TermMax Roles

This document outlines the various roles defined in the TermMax protocol, their responsibilities, and the specific functions each role controls.

Core Roles for Access Control

1. Default Admin (`DEFAULT_ADMIN_ROLE`)

Description: The highest administrative role with privileges to manage other roles and system-critical operations.Controlled Functions:

Gearing Token (GT)

Set Gearing Token Implementation

// AccessManager.sol
function setGtImplement(ITermMaxFactory factory, string memory gtImplementName, address gtImplement)
        external
        onlyRole(DEFAULT_ADMIN_ROLE)

Updates the Gearing Token implementation reference in the factory.

Market

Create and deploy new markets

// AccessManager.sol
function createMarket(
        ITermMaxFactory factory,
        bytes32 gtKey,
        MarketInitialParams calldata deployParams,
        uint256 salt
    ) external onlyRole(DEFAULT_ADMIN_ROLE) returns (address market)

Deploys new markets

Ownership

Transfer ownership of an contract

// AccessManager.sol
function transferOwnership(IOwnable entity, address to) external onlyRole(DEFAULT_ADMIN_ROLE)

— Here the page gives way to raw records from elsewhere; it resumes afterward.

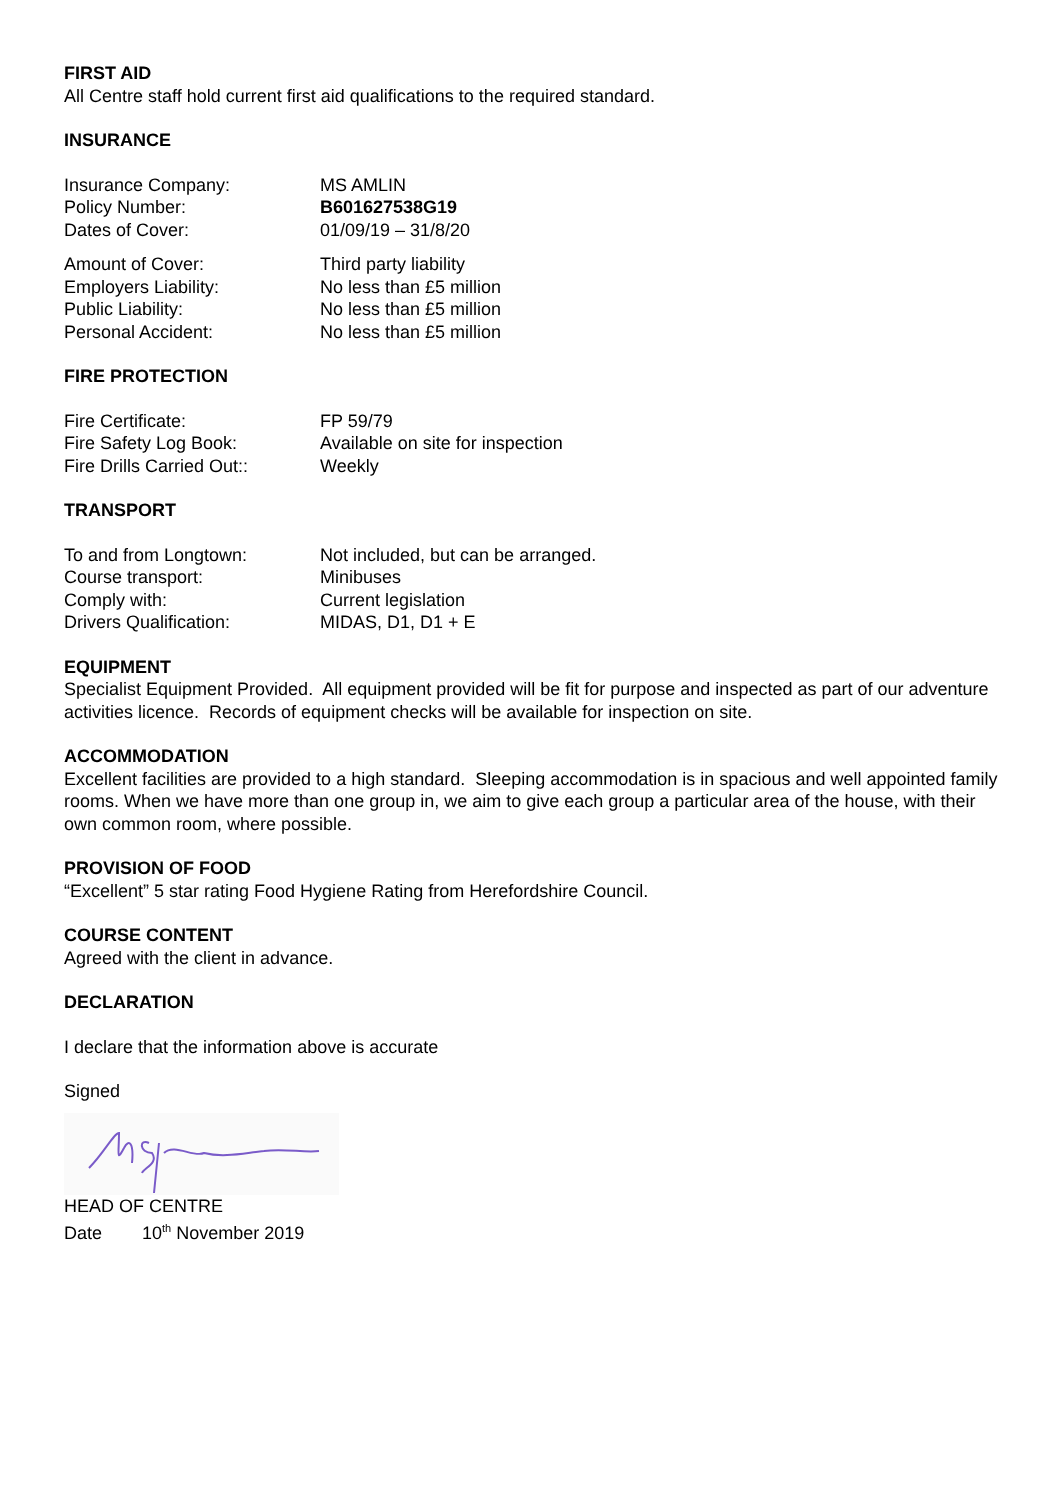FIRST AID
All Centre staff hold current first aid qualifications to the required standard.
INSURANCE
| Insurance Company: | MS AMLIN |
| Policy Number: | B601627538G19 |
| Dates of Cover: | 01/09/19 – 31/8/20 |
| Amount of Cover: | Third party liability |
| Employers Liability: | No less than £5 million |
| Public Liability: | No less than £5 million |
| Personal Accident: | No less than £5 million |
FIRE PROTECTION
| Fire Certificate: | FP 59/79 |
| Fire Safety Log Book: | Available on site for inspection |
| Fire Drills Carried Out:: | Weekly |
TRANSPORT
| To and from Longtown: | Not included, but can be arranged. |
| Course transport: | Minibuses |
| Comply with: | Current legislation |
| Drivers Qualification: | MIDAS, D1, D1 + E |
EQUIPMENT
Specialist Equipment Provided. All equipment provided will be fit for purpose and inspected as part of our adventure activities licence. Records of equipment checks will be available for inspection on site.
ACCOMMODATION
Excellent facilities are provided to a high standard. Sleeping accommodation is in spacious and well appointed family rooms. When we have more than one group in, we aim to give each group a particular area of the house, with their own common room, where possible.
PROVISION OF FOOD
“Excellent” 5 star rating Food Hygiene Rating from Herefordshire Council.
COURSE CONTENT
Agreed with the client in advance.
DECLARATION
I declare that the information above is accurate
Signed
HEAD OF CENTRE
Date 10<sup>th</sup> November 2019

Transfers ownership of ownable contracts

Accept ownership of an contract

// AccessManager.sol
function acceptOwnership(IOwnable entity) external onlyRole(DEFAULT_ADMIN_ROLE)

Accepts ownership of contracts

Upgradability

Upgrade contracts

// AccessManager.sol
function upgradeSubContract(UUPSUpgradeable proxy, address newImplementation, bytes memory data)
        external
        onlyRole(DEFAULT_ADMIN_ROLE)

Upgrades proxies using UUPS pattern

Contract Integration

Whitelist external adapters for contract integrations

// AccessManager.sol
function setAdapterWhitelist(ITermMaxRouter router, address adapter, bool isWhitelist)
        external
        onlyRole(DEFAULT_ADMIN_ROLE)

Controls which swap adapters are allowed

Oracles

Update oracle source for an asset

// AccessManager.sol
function submitPendingOracle(IOracle aggregator, address asset, IOracle.Oracle memory oracle)
        external
        onlyRole(DEFAULT_ADMIN_ROLE)

Submits new oracles

Accept new submitted oracle source for an asset

// AccessManager.sol
function acceptPendingOracle(IOracle aggregator, address asset) external onlyRole(DEFAULT_ADMIN_ROLE)

Accepts pending oracles

2. Pauser (`PAUSER_ROLE`)

Description: Role with permissions to pause/unpause contracts as a safety measure during emergencies.Controlled Functions:

Pause or Unpause a pausable contract

// AccessManager.sol
function setSwitch(IPausable entity, bool state) external onlyRole(PAUSER_ROLE)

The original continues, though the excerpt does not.